Becoming a Poet: In Conversation with Poet in Residence Rachel Piercey
I caught up with Poet in Residence Rachel Piercey for an informal chat about all things poetry. Rachel has been staying at Cyprus Well, Charles Causley’s final home in Launceston, for a few weeks now. During her stay she has run workshops in Launceston’s local schools, digital workshops for aspiring adult poets and several poetry-driven events in the community. With the end of her residency fast approaching, I was keen to get a glimpse of her journey in becoming a poet, how she first got into the writing space and why she loves Charles Causley’s work.
How did you first get into writing poetry?
I remember writing my first poem outside of school at primary school age. I wrote about a golden eagle even though I’d never seen one in person. I showed it to my teacher, and she was really encouraging.
When I got to university there was a poetry society which ran workshops and held readings by established poets once a week. I went to both events every week alongside my studying. That really cemented poetry as something I wanted to continue doing.
I know that you write poems for both adults and children, who do you think is easier to write for?
Gosh that’s hard. I really don’t know. You have to really think hard about your audience when you’re writing for children, which means an extra layer of thinking during composition. You have to engage them; they’re not going to sit and listen politely and applaud at the end if they didn’t enjoy it.
Having said that, writing for children gives you a great freedom. One of your main functions is entertainment: to play and be joyful, and ultimately write for the fun of it.
Was there a particular poem or poet that inspired you to start writing?
It was a long time ago! I always loved Allan Ahlberg when I was a young child. As I got older, I guess Spike Milligan and Tennyson. I liked the medieval stories like The Lady of Shalott. Those three make an interesting cocktail!
Any tips for overcoming writers block?
Well, the classic one is to read loads, and I absolutely agree. Personally, I find poetry magazines and anthologies really inspiring because you get this whole range of voices and scenes and approaches. It gives you this sense of all the different things that poetry can do and be. In terms of jolting, you out of potential writer’s block, it really is inspiring.
You’re involved in a variety of different projects, what would you say is the most rewarding part of your job?
I think probably going into schools because children naturally love poetry. They remain uninhibited around poetry so it’s a real joy to go in and work with them. To know that you’ve held the attention of a hall full of children and entertained them is really rewarding. And hopefully stimulated their imaginations!
My teacher telling me that she liked my poem was such a big thing for me, so the idea that I could be that person who encourages someone to think ‘yeah, I can do this, I can write poems’ is really rewarding.
Do you have a favourite Charles Causley poem?
Gosh that’s tricky. I really love, ‘Tell, Tell the Bees’ because of its beautiful repetition. There is a long tradition throughout Europe that when a beekeeper dies, you have to tell the bees that they’ve died and that there’ll be expecting a new keeper. A beautiful tradition in itself; I feel like it’s very Causley themed. Causley is a master of repetition and uses it in particularly resonant ways. He never ties anything off neatly and lets it echo just like in the poem when the first stanza is repeated at the end.

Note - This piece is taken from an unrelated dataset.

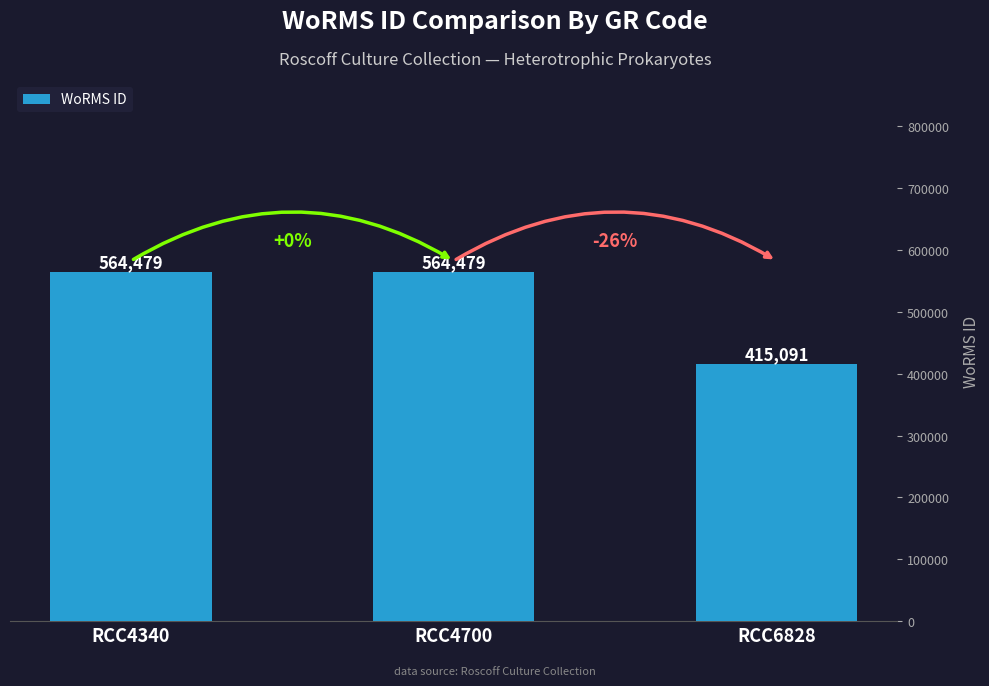

Does the chart contain stacked bars?

No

In my experience, not a huge amount of people know about Charles Causley’s work. Why do you think that is?
It is a shame. He was so well known and well-loved in the 20th century. One thing I’m really keen to do is spread the word about how amazing he is: for children and for adults. To see him deploy his unique voice for children and for adults is very inspiring to me. He often published the same poem in collections for adults and for children. I think that’s lovely, having no dividing line between adult and child and what they would enjoy. I think he really respected that.
Do you have any advice for people who want to begin writing poetry and are perhaps apprehensive?
Read loads! That’s always my first piece of advice. In fact, I’m pretty sure it was the poet Julia Bird who talked about the pleasure of writing poetry: when she writes it, she feels like she’s part of this community of people doing something special. I really keep that with me. Even if you’re not necessarily going to send something off for publication, you’re still participating in this world that is really rich and beautiful.
My advice for young people is always don’t worry about rhyme. I love rhyme, but I think it can sometimes be a bit pressuring. I think people instinctively try to rhyme when they write a poem, but it can be more freeing to write in free verse.
My final piece of advice would be to try and get along to a poetry event. Often local workshops have a huge variety of styles and voices and are generally really friendly. I found these really helpful. Getting feedback and advice from a group of other poets is invaluable. If you can find a workshop, join that!